Разум за Бога: Почему среди умных так много верующих - Тимоти Келлер 6 стр.


Возвращение Иисуса на землю – это радикально новая идея

В греческой философии, особенно в философии стоиков, одно убеждение гласило, что история – это бесконечно повторяющийся цикл. Время от времени вселенная перестает развиваться и сгорает в гигантской вспышке палингенеза, после чего история начинается заново, с чистого листа. Но в Мф 19:28 Иисус говорит о своем возвращении на землю как о том самом палингенезе. «Истинно говорю вам, что вы, последовавшие за Мною, – в пакибытии (греческое палингенезис), когда сядет Сын Человеческий на престоле славы Своей…» Это радикально новая идея. Иисус утверждал, что вернется с такой властью, что сам материальный мир и вселенная очистятся от порчи и скверны. Все исцелится, все, что могло произойти, произойдет.
········
### СПИСОК ЗАДАНИЙ
1. Перепишите без изменений часть текста о возвращении Иисуса: начните с места, где стоят слова «Разум за Бога: Почему», и остановитесь после слов «могло произойти, произойдет.».
2. Допишите следующую часть текста о возвращении Иисуса, начав сразу после его последнего предложения.
Записи для работы с текстом не понадобятся.

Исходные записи
········
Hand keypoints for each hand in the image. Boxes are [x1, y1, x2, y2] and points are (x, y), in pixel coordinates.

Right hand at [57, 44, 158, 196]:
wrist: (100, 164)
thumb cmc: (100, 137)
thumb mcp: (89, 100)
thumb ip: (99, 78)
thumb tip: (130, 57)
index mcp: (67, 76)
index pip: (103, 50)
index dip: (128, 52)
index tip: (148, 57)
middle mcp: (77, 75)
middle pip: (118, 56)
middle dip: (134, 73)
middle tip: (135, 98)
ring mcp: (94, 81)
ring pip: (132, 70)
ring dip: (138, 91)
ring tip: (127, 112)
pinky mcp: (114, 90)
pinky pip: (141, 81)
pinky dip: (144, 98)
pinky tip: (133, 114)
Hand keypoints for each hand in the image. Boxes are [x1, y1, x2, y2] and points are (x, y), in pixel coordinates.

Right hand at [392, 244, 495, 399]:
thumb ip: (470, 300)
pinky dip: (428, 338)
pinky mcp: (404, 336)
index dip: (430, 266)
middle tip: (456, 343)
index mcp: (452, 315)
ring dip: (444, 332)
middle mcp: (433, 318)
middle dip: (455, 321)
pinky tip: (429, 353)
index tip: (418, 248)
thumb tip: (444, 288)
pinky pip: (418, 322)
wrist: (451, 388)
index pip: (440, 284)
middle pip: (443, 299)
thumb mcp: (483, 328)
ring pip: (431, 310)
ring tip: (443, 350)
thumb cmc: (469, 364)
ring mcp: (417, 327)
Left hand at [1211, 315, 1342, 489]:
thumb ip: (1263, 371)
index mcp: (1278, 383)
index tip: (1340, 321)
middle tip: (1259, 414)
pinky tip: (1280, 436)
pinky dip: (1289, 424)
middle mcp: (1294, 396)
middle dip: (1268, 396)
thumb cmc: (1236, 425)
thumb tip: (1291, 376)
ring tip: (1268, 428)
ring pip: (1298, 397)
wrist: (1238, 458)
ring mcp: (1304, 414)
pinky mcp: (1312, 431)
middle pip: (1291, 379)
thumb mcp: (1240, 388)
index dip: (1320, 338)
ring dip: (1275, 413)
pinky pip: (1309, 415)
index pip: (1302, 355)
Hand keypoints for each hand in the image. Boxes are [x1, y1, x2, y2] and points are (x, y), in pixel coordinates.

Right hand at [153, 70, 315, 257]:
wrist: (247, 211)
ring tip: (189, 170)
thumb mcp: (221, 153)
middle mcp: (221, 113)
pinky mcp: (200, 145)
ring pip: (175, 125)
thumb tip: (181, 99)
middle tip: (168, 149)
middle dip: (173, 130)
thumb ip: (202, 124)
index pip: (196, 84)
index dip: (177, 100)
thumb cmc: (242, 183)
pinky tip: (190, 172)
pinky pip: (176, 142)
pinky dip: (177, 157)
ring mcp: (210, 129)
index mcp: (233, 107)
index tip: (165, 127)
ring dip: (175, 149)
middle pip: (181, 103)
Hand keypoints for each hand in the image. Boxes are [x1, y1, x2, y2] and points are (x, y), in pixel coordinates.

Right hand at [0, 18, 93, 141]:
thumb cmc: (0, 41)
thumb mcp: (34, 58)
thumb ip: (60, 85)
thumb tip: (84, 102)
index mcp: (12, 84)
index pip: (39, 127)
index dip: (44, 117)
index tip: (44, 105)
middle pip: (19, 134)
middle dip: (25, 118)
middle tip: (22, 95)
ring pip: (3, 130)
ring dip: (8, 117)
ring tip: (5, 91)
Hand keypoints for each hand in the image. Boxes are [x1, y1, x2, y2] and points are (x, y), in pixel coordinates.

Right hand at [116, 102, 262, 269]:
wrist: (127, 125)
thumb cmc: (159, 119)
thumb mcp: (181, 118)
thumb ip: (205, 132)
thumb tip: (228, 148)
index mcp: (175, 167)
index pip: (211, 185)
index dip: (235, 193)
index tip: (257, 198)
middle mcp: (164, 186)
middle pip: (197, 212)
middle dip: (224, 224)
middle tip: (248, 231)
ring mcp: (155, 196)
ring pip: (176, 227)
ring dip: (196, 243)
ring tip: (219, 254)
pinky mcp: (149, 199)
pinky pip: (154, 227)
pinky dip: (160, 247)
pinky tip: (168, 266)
········
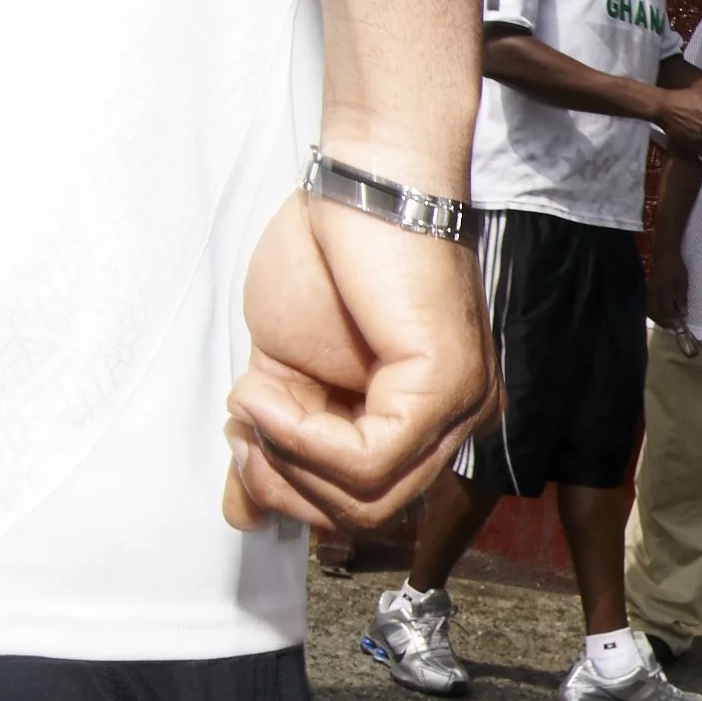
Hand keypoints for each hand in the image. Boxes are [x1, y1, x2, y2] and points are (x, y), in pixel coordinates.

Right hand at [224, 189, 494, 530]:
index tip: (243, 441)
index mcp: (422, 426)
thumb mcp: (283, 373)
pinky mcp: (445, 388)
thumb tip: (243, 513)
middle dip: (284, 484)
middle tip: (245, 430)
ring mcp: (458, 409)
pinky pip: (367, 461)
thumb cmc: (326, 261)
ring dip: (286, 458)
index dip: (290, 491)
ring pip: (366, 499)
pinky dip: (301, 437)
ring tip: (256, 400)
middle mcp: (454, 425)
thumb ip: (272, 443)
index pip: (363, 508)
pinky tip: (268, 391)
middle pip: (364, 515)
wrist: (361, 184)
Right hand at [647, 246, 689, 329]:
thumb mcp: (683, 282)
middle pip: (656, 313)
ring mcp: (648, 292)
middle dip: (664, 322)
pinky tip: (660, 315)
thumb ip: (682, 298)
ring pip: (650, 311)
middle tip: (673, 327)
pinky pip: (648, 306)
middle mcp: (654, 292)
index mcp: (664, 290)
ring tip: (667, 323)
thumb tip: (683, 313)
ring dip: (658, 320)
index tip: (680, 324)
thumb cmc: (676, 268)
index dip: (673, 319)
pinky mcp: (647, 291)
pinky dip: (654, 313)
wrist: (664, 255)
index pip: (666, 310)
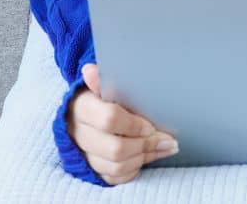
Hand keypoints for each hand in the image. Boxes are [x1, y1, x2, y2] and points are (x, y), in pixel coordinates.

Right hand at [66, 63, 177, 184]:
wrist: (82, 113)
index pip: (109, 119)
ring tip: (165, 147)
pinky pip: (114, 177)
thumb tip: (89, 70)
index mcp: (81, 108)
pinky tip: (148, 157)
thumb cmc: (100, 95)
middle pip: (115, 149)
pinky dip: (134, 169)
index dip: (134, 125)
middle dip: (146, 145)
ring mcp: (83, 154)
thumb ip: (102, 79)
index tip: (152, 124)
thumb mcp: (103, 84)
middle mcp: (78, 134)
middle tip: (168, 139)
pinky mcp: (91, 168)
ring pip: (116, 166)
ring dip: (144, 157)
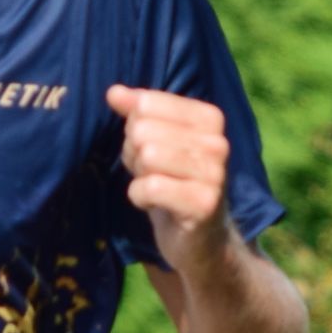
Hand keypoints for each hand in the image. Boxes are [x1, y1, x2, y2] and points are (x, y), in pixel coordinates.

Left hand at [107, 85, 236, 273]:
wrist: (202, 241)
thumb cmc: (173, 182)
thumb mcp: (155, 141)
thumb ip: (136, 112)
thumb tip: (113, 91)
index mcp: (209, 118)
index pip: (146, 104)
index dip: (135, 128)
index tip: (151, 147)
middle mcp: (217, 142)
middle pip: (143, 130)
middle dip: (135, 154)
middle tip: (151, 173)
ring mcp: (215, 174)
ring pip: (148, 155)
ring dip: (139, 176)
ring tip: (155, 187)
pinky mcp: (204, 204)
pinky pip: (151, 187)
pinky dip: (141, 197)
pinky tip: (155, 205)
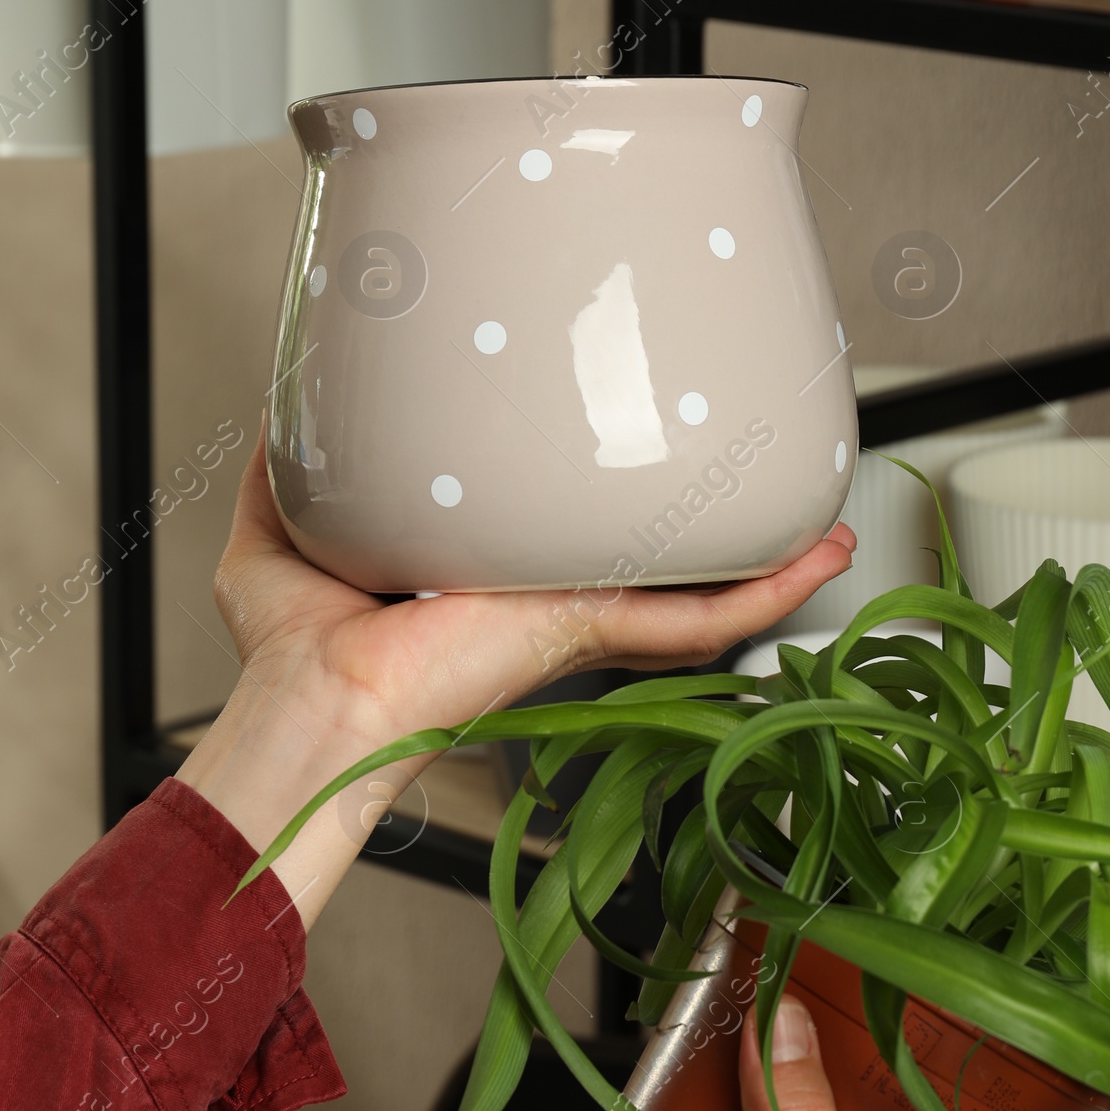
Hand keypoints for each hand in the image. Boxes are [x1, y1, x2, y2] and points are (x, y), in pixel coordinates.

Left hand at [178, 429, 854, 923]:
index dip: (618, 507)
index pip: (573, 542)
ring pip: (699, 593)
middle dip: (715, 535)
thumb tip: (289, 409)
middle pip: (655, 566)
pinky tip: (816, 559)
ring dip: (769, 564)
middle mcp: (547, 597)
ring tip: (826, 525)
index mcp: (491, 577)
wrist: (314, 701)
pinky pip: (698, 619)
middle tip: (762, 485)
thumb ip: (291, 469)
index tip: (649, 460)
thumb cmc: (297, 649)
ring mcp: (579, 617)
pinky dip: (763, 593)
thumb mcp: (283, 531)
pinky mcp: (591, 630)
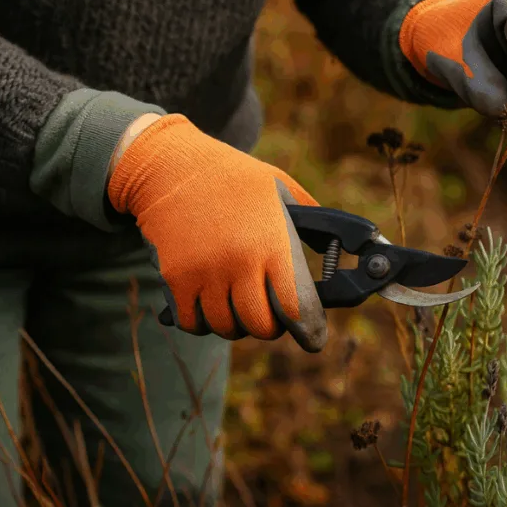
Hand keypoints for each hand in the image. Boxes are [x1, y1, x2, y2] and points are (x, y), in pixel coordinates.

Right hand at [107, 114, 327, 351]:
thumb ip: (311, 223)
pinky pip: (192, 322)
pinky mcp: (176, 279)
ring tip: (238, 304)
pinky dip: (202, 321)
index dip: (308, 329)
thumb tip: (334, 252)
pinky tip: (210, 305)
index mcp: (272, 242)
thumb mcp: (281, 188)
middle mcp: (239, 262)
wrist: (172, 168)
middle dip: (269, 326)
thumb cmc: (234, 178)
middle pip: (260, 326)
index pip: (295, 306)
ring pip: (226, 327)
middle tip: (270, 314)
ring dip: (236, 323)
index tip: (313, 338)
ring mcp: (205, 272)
········
### ОТВЕТЫ ПО ЗАДАНИЯМ
1.
Разум за Бога: Почему среди умных так много верующих - Тимоти Келлер 6 стр.


Возвращение Иисуса на землю – это радикально новая идея

В греческой философии, особенно в философии стоиков, одно убеждение гласило, что история – это бесконечно повторяющийся цикл. Время от времени вселенная перестает развиваться и сгорает в гигантской вспышке палингенеза, после чего история начинается заново, с чистого листа. Но в Мф 19:28 Иисус говорит о своем возвращении на землю как о том самом палингенезе. «Истинно говорю вам, что вы, последовавшие за Мною, – в пакибытии (греческое палингенезис), когда сядет Сын Человеческий на престоле славы Своей…» Это радикально новая идея. Иисус утверждал, что вернется с такой властью, что сам материальный мир и вселенная очистятся от порчи и скверны. Все исцелится, все, что могло произойти, произойдет.

2.
Вскоре после кульминации трилогии «Властелин колец» Сэм обнаруживает, что его друг Гэндальф не мертв, как он думал, а жив. Сэм Гэмджи восклицает: «Я думал – ты мертвый! Я думал – я и сам мертвый. Значит, все грустное, что Шло – это неправда?».[56] Ответ христианства на этот вопрос – «да». Все грустное оказывается неправдой и то, что некогда было разрушено и потеряно, каким-то образом становится чем-то большим.

Принятие христианских доктрин о воплощении и кресте служит глубоким утешением в страданиях. Учение о воскресении может вселить в нас неугасимую надежду. Нам обещают, что у нас будет жизнь, о которой мы мечтаем, но это будет бесконечно более прекрасный мир, чем если бы никогда не было необходимости в храбрости, стойкости, самопожертвовании и спасении[57].

Достоевский нашел идеальные слова, когда писал об этом:

Я убежден, как младенец, что страдания заживут и сгладятся, что весь обидный комизм человеческих противоречий исчезнет как жалкий мираж, как гнусненькое измышление малосильного и маленького, как атом, человеческого эвклидовского ума, что, наконец, в мировом финале, в момент вечной гармонии, случится и явится нечто до того драгоценное, что хватит его на все сердца, на утоление всех негодований, на искупление всех злодейств людей, всей пролитой ими их крови, хватит, чтобы не только было возможно простить, но и оправдать все, что случилось[58].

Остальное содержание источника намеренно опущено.